Safety measures at construction sites

How the Israel Builders Association is protecting workers.

A laborer works on an apartment building under construction in the Har Homa neighborhood of Jerusalem (photo credit: REUTERS)
A laborer works on an apartment building under construction in the Har Homa neighborhood of Jerusalem
(photo credit: REUTERS)
In May of last year, the Safety Committee of the Israel Builders Association had a meeting with MK Eyal Ben-Reuven, a key member of the Knesset’s subcommittee for the prevention of accidents in the construction sector.
For the past several months, Ben-Reuven has immersed himself in all aspects of safety measures at construction sites. He has met with a wide range of experts on the subject, toured many construction sites and took part in a presentation the Builders Association hosted to show what it is doing to prevent accidents at the work site by improving safety conditions.
This is an opportunity to thank Ben-Reuven for his involvement in promoting safety measures in the construction industry and especially to present our point of view in parliamentary discussions on the subject.
The Builders Association is well aware of the need to improve safety measures, and we have set up a committee on accident prevention. The committee, which is headed by me, includes members such as Natan Hilu, head of the association’s Technical Department; Hamutal Ben- Yaakov; and Yitzhak Gurevitch, director of the Personnel Division. The committee is formulating a series of guidelines that will decrease the number of accidents at a building site.
Compared to other Western countries, the number of accidents in Israel is relatively low. And it has remained so despite the fact that during the past decade, the volume of construction work and the number of workers has doubled. These figures are not being reflected in the Knesset debates on the subject, but Ben- Reuven has informed us that the Ministry of Construction and Housing is well aware of these figures.
We at the Builders Association are still working to reduce accidents in the workplace. The policy of Labor Minister Haim Katz, whose ministry is generally responsible for preventing accidents in the workplace, is completely flawed. It is based on fining construction companies where accidents have occurred. However, despite the heavy fines of many millions of shekels imposed on these companies, the number of accidents at construction sites has not decreased. Moreover, the decision to impose fines is on a work-related basis that has no connection to safety issues. Thus, for example, it is possible to request that a fine be revoked if the company nominates a qualified accountant in charge of salaries. Does anyone really think that hiring such a person will prevent accidents? We have made it clear to the relevant authorities that fines will only be effective if they are imposed on safety issues alone. Currently, the safety inspectors of the Labor Ministry are ignoring key safety provisions. For example, according to Section 212, the government regulation states that fines can only be imposed if the construction worker responsible for the accident involved is taken into consideration. Under Section 204, a worker who receives safety equipment and refuses to use it will be fined. Most Labor Ministry safety inspectors ignore these clauses.

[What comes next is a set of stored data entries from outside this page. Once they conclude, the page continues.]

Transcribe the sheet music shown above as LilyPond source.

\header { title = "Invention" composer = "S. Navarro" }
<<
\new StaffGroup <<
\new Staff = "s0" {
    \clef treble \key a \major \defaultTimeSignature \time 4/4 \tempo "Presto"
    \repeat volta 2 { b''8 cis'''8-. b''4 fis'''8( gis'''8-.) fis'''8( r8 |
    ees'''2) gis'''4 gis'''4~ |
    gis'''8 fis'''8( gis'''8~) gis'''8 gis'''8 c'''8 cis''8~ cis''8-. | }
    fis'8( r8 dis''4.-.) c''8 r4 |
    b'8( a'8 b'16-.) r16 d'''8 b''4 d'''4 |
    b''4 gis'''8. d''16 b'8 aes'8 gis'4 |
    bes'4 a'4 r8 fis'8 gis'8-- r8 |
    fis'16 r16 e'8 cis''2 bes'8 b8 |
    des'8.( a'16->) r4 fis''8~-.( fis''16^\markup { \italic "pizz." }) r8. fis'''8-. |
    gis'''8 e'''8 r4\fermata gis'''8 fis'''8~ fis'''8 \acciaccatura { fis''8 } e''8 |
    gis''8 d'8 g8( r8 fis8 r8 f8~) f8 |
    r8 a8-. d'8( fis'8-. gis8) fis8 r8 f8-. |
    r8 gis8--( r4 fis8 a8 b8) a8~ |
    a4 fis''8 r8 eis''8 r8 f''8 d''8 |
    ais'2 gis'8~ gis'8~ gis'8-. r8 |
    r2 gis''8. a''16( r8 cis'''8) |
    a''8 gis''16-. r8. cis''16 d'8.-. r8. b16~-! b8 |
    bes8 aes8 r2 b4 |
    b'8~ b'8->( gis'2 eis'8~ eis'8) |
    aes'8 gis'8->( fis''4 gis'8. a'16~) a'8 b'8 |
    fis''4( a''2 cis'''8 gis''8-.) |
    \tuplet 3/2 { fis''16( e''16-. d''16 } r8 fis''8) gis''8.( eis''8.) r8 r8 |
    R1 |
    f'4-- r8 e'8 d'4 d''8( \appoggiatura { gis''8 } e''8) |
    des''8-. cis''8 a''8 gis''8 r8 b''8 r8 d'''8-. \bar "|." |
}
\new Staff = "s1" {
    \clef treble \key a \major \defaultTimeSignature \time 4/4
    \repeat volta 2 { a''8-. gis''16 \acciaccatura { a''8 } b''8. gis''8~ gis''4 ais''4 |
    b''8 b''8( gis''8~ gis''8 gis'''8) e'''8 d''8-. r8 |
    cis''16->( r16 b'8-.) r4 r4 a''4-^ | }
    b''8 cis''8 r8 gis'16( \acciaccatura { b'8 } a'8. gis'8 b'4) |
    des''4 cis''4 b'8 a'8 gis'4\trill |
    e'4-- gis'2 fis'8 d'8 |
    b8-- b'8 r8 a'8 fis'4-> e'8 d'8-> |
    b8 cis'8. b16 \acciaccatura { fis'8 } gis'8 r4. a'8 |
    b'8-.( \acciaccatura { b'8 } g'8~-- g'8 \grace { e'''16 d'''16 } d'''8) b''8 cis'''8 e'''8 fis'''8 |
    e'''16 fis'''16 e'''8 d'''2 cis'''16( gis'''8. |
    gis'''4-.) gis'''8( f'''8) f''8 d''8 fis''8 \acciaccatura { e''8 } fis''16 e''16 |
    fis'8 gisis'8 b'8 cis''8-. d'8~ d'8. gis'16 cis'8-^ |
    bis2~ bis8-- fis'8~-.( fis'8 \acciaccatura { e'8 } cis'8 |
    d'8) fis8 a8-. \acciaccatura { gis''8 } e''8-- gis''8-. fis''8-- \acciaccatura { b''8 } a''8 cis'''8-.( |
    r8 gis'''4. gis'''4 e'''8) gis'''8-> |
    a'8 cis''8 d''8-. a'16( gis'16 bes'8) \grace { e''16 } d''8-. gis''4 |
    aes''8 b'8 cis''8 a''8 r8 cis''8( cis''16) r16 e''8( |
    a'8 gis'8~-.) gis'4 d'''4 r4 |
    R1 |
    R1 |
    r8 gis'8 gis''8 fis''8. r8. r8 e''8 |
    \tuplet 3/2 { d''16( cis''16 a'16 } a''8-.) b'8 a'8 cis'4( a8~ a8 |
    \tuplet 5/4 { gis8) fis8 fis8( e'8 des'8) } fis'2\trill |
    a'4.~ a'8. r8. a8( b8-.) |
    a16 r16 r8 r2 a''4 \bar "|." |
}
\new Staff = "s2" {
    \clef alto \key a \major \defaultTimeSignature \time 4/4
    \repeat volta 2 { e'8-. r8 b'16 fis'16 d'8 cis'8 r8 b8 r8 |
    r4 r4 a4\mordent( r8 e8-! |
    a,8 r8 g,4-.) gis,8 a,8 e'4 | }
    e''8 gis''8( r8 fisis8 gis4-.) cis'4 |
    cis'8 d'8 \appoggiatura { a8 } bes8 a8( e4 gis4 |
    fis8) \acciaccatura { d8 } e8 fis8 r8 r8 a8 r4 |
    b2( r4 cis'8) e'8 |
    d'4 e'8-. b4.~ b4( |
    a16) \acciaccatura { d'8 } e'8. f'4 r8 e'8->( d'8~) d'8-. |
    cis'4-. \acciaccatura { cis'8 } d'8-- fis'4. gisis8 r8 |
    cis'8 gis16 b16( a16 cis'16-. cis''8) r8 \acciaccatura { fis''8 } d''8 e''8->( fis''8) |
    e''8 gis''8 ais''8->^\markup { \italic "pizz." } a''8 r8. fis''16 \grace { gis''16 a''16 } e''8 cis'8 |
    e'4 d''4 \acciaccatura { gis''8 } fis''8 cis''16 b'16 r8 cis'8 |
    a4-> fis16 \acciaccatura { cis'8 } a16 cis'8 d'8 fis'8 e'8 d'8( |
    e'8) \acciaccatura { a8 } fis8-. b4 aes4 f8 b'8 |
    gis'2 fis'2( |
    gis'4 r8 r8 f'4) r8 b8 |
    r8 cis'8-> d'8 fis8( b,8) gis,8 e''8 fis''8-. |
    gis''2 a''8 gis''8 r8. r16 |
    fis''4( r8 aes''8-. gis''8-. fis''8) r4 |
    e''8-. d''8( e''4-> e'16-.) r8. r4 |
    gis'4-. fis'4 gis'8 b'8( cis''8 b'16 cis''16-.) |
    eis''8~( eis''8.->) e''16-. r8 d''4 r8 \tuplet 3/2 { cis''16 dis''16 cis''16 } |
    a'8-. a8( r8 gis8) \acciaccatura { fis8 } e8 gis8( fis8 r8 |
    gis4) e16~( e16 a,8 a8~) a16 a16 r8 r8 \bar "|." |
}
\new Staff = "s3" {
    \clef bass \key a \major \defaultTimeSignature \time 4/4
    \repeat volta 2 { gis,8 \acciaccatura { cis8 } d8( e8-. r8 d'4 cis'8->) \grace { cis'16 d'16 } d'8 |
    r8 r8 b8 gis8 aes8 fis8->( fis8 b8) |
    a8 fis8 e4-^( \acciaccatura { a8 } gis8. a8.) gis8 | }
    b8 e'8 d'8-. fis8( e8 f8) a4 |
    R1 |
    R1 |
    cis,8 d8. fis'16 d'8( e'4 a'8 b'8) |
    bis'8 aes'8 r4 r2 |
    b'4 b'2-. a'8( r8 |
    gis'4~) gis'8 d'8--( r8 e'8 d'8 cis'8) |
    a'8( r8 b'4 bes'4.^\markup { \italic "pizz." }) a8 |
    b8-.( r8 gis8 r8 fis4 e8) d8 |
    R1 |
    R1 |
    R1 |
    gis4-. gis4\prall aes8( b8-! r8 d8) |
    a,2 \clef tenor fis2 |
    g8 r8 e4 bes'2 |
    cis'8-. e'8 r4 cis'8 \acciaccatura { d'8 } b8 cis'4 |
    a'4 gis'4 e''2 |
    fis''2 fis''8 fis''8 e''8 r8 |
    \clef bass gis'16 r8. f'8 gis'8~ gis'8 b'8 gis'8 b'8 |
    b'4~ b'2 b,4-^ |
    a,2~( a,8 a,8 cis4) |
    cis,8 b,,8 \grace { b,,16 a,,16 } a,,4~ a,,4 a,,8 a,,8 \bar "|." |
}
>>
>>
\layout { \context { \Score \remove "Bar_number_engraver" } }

On our part, we formulated a legal basis for the whole issue of enforcing safety conditions at a construction site. Fines can only be imposed according to well-defined safety rules and should include fines up to a ceiling of NIS 3,000 per worker who has caused an accident. In this regard, we must ensure that the accident prevention enforcement system will be flexible and allow the reduction of penalties (fines) if real improvements in the work site have been implemented in accordance with the recommendations of the safety inspectors during a definite time frame. Such an incentive, we believe, will have a far more significant effect on accident reduction than the imposition of a straight fine.
I want to point out that both the Labor Ministry and the Housing Ministry have agreed to our recommendations that will allow Palestinian or foreign workers to be trained in safety procedures at the construction site area. We are currently at an advanced stage of formulating the details of this training program.
We also suggested that all public contracting orders contain a mandatory clause on safety requirements.
Recently there has been substantial progress in adapting European scaffolding standards. We plan to publish a request to all producers of scaffolding asking for price quotes on the production of scaffolding according to European standards.
The writer is the vice president of the Israel Builders Association.